Baker Hughes, a GE co. (BHGE – yield 2.2%) offers products, services and digital solutions to the international oil and gas community. Baker Hughes’ management expects good international revenue growth in the second half of 2018. The number of U.S. rigs drilling for crude oil and natural gas rose by seven last week, a total of 1,055, up 119 vs. a year ago.

BHGE is an undervalued aggressive growth stock with a very low debt-to-market cap ratio. Analysts expect EPS to grow 69.8% and 107% in 2018 and 2019. The corresponding P/Es are 43.2 and 20.9. BHGE is trading between 31 and 37, and will probably trade higher next year, barring a downturn in the broader market. Strong Buy.

Delek U.S. Holdings (DK – yield 2.1%) is a diversified downstream energy company, with businesses that include petroleum refining, transportation, marketing, renewables (producing biodiesel fuel) and asphalt operations. Delek’s consensus 2018 earnings estimate rose to $5.58 per share last week, its highest point to date. Analysts now expect EPS to grow 398% and 48.4% in 2018 and 2019. The corresponding P/Es are extremely low at 8.4 and 5.6. DK pulled back to four-month price support last week. There’s 28% upside as DK rebounds to its June high at 60, and additional appreciation potential thereafter.

EXERCISE DATA:
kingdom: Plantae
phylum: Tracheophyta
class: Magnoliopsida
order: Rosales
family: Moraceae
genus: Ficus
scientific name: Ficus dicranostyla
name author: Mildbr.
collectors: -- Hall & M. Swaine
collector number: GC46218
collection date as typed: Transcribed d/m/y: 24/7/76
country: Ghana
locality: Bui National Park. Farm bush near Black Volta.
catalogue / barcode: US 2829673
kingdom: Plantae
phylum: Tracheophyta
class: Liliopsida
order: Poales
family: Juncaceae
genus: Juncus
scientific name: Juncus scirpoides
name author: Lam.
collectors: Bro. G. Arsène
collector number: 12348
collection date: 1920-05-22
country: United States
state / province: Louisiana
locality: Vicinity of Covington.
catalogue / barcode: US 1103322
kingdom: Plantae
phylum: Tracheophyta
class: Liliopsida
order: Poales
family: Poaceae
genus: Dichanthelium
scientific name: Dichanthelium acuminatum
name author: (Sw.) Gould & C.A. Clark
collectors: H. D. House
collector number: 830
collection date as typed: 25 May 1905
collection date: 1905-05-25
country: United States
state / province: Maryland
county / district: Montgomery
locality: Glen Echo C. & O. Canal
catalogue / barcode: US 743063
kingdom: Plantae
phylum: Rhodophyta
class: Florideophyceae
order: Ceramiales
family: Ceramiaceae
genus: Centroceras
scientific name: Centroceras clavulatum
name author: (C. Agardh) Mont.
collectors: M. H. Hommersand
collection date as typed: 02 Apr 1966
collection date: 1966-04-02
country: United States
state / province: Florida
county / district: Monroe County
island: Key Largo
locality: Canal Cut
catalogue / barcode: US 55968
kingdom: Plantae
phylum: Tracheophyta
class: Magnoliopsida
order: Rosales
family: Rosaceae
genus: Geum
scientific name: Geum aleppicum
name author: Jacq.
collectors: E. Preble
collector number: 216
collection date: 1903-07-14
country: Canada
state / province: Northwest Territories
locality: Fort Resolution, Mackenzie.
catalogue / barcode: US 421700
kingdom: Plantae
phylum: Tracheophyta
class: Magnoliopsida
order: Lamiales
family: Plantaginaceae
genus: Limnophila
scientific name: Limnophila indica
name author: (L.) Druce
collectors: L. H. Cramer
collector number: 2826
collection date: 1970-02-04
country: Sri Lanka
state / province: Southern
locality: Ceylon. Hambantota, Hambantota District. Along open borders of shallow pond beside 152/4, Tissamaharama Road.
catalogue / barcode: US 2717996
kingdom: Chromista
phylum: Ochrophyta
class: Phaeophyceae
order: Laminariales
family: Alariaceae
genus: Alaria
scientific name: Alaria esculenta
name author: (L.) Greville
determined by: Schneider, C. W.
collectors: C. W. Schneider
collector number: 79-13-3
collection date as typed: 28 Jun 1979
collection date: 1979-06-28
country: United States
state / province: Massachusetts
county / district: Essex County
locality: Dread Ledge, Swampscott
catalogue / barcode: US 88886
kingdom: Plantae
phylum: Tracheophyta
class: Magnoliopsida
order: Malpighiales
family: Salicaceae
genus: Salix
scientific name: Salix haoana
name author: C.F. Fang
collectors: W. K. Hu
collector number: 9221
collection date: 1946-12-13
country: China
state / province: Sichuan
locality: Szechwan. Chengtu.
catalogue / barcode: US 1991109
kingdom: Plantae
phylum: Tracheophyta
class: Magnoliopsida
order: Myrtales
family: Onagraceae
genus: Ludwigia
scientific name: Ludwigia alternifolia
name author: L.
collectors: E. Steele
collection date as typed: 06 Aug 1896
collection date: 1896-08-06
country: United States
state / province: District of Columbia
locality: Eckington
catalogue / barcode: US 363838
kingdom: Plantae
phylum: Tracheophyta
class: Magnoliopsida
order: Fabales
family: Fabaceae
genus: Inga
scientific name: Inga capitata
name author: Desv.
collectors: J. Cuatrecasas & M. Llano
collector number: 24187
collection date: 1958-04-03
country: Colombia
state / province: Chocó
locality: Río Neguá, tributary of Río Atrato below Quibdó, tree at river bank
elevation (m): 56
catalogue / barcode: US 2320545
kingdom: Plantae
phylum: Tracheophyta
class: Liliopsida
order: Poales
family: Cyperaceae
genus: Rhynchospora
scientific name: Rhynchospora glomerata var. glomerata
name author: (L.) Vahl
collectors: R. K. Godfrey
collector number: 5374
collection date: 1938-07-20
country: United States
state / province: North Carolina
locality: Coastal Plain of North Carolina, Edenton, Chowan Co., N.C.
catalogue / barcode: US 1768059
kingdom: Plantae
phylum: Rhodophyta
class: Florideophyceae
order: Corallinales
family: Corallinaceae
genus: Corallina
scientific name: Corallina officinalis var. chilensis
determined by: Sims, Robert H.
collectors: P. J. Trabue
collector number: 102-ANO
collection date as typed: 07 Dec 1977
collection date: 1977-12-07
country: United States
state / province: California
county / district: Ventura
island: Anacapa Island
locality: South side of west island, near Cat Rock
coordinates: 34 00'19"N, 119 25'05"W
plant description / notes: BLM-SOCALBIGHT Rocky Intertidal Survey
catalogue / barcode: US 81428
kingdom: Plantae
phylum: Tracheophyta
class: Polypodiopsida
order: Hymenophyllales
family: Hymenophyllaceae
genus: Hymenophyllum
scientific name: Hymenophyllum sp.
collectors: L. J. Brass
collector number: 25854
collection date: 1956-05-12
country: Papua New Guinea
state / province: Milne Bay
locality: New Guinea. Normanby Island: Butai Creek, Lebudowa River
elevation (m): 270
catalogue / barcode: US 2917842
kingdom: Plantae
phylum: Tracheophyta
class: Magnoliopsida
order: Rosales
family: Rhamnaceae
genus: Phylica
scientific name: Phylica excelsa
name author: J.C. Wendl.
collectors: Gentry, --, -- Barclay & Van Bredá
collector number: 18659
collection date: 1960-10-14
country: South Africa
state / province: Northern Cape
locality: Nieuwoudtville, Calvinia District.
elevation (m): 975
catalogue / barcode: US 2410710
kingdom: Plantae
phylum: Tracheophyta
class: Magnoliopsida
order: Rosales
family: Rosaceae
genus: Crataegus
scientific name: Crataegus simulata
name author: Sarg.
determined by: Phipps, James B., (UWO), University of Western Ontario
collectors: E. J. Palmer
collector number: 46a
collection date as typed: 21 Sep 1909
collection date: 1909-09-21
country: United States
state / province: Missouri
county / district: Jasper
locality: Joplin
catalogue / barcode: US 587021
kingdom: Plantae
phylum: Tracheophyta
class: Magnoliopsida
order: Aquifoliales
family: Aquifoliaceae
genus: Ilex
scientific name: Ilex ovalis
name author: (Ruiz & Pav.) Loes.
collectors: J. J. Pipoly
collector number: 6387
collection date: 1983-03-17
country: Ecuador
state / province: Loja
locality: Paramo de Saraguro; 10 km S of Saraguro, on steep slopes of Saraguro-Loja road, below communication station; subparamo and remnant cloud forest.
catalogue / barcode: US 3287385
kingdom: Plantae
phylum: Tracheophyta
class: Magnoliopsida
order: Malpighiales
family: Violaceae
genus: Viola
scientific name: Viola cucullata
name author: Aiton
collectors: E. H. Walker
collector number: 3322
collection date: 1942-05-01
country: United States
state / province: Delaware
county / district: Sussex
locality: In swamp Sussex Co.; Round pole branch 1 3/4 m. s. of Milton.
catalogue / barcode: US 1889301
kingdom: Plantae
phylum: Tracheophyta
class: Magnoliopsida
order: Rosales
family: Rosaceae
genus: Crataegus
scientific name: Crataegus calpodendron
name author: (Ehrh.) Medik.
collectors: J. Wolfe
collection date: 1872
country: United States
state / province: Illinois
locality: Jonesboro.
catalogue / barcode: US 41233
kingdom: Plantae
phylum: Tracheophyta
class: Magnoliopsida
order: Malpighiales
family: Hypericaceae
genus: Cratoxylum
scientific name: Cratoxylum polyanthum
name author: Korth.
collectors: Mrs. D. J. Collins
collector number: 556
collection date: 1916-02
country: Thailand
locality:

REQUIRED ACTIONS:
A) Reproduce everything in the stock commentary from "BHGE is an undervalued" down to "market. Strong Buy.".
B) Which businesses does the stock commentary say Delek U.S. Holdings includes? List them.
C) Answer these questions from the stock commentary.
(i) What was the total number of U.S. rigs drilling for crude oil and natural gas last week?
(ii) What did Delek's consensus 2018 earnings estimate rise to last week?
(iii) What yield is given for Baker Hughes?

ACTIVITY ANSWERS:
A)
BHGE is an undervalued aggressive growth stock with a very low debt-to-market cap ratio. Analysts expect EPS to grow 69.8% and 107% in 2018 and 2019. The corresponding P/Es are 43.2 and 20.9. BHGE is trading between 31 and 37, and will probably trade higher next year, barring a downturn in the broader market. Strong Buy.

B)
- Petroleum refining
- Transportation
- Marketing
- Renewables (producing biodiesel fuel)
- Asphalt operations

C)
(i) 1,055
(ii) $5.58 per share
(iii) 2.2%